Steinkellner: Mehr Dokumentationsassistenten für GESPAG-Spitäler notwendig

FPÖ-Antrag aus dem Vorjahr rasch umsetzen, um Ärzte von Bürokratie zu entlasten

Linz, 19. Okt. 2008 (OTS) - Leider müssten im oö. Gesundheitssystem offenbar erst Fehler passieren, die zu Leid für die Patienten führen, ehe VP, Grüne und SP in Oberösterreich offene Probleme erkennen, sagte heute FPÖ-Klubobmann Mag. Günther Steinkellner.

"Denn als wir Freiheitliche im Juni 2007 verlangten, in den oö. Krankenanstalten zur Entlastung der Ärzte von der Bürokratie rasch Planstellen für Dokumentationsassistenten zu schaffen, haben die drei anderen Landtagsparteien das kalt abgelehnt. Der Antrag war den Abgeordneten der anderen Parteien nicht einmal eine Wortmeldung wert" kritisierte Steinkellner die Weigerung, auf die GESPAG entsprechend einzuwirken.

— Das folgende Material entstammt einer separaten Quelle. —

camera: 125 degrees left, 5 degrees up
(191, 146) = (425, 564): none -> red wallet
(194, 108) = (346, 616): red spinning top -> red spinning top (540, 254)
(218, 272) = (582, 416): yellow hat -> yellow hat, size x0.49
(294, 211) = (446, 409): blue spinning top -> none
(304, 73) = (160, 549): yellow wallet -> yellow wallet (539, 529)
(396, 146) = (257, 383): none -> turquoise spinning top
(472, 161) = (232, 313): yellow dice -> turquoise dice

Er habe den Eindruck, meinte Steinkellner, bei den drei anderen Landtagsparteien gäbe es ein einhelliges Motto: "Weg damit, was sollen wir uns einmischen, was bei der GESPAG geschieht. Die Spitäler haben wir nach dem Freistadt-Skandal, wo die politisch Verantwortlichen auch jahrelang zugeschaut haben, ausgegliedert. Jetzt ist die GESPAG verantwortlich, da wollen wir von solchen FPÖ-Anträgen gar nichts mehr wissen."

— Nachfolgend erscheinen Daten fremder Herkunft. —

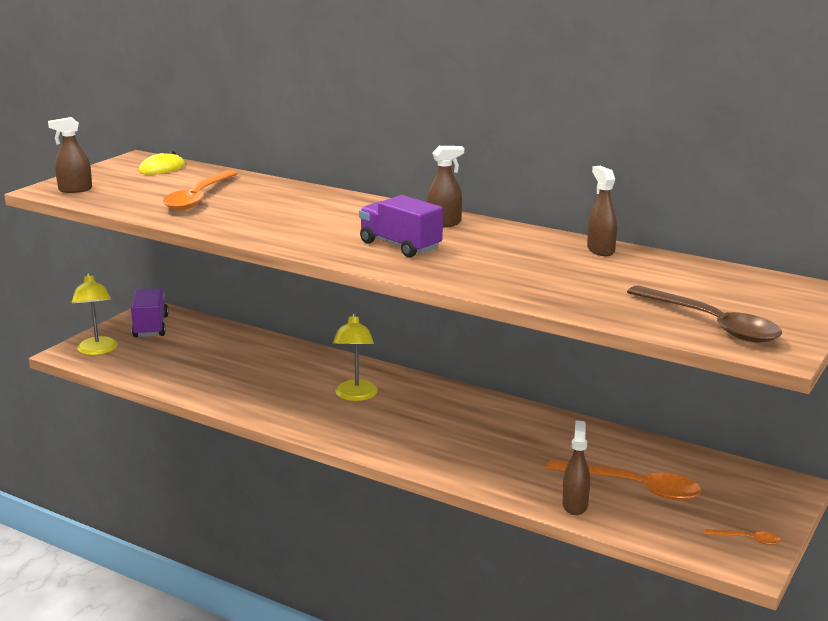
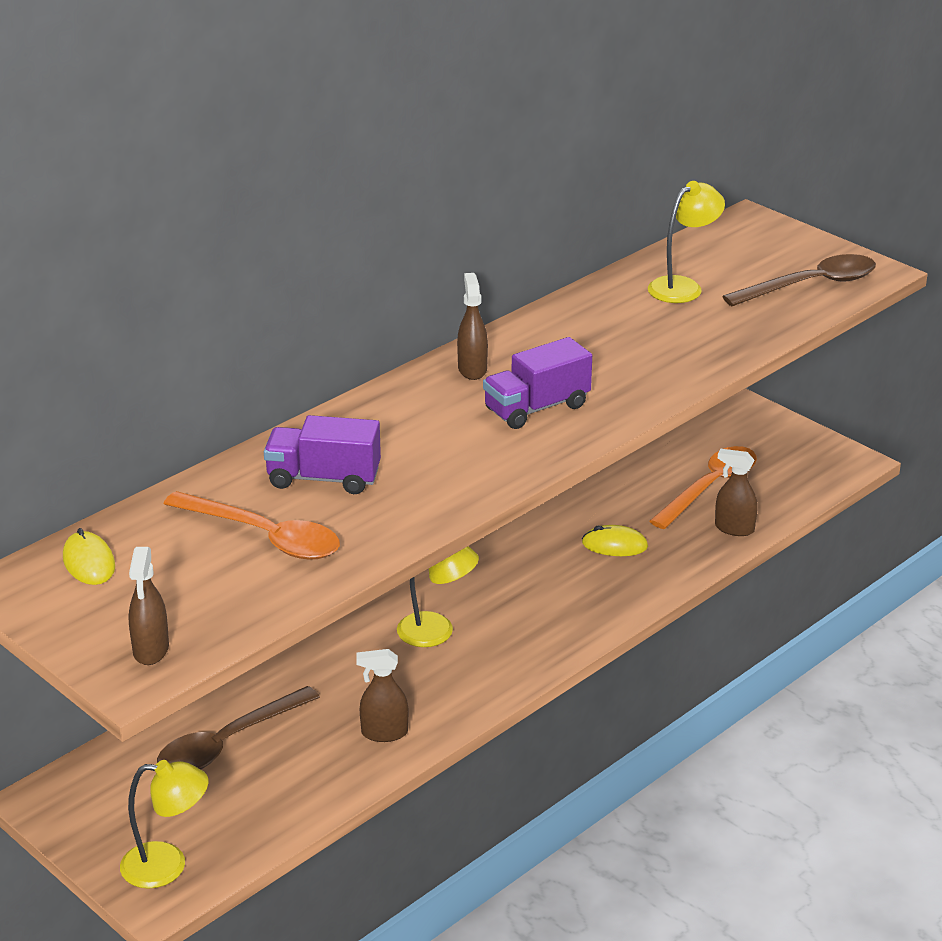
camera: 75 degrees left, 10 degrees up
(151, 327) = (108, 803): purple truck -> purple truck (324, 478)
(213, 349) = (228, 743): none -> brown spoon
(510, 451) = (614, 545): none -> yellow mouse
(600, 250) = (602, 296): brown spray bottle -> brown spray bottle (384, 733)
(649, 275) = (683, 286): none -> yellow lamp
(747, 539) = (814, 451): orange spoon -> none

Und die Folgen hätten die Patienten und das gesamte Krankenhauspersonal zu tragen.

"Selbst die Ärztekammer hat schon vor knapp zwei Jahren darauf hingewiesen, dass Turnusärzte durchschnittlich 60 Wochenstunden, in Spitzenzeiten sogar bis zu 77 Stunden arbeiten müssen. Kein Wunder, wenn sie durchschnittlich 42 Prozent ihrer Arbeitzeit für Bürokratie und Administration aufwenden müssen. Was bleibt dann noch an Zeit für Ausbildung, für tatsächlichen Umgang mit den Patienten? Die Dokumentationsassistenten sollten die Ärzte begleiten, deren Tätigkeit dokumentieren und so Zeit für Patientenbetreuung statt Stricherllisten schaffen! Ich hoffe, VP, Grüne und SP ändern in dieser Frage bald ihrer Meinung und setzen die FPÖ-Forderung nach Dokumentationsassistenten doch noch um!", erklärte FPÖ-Klubobmann Steinkellner abschließend.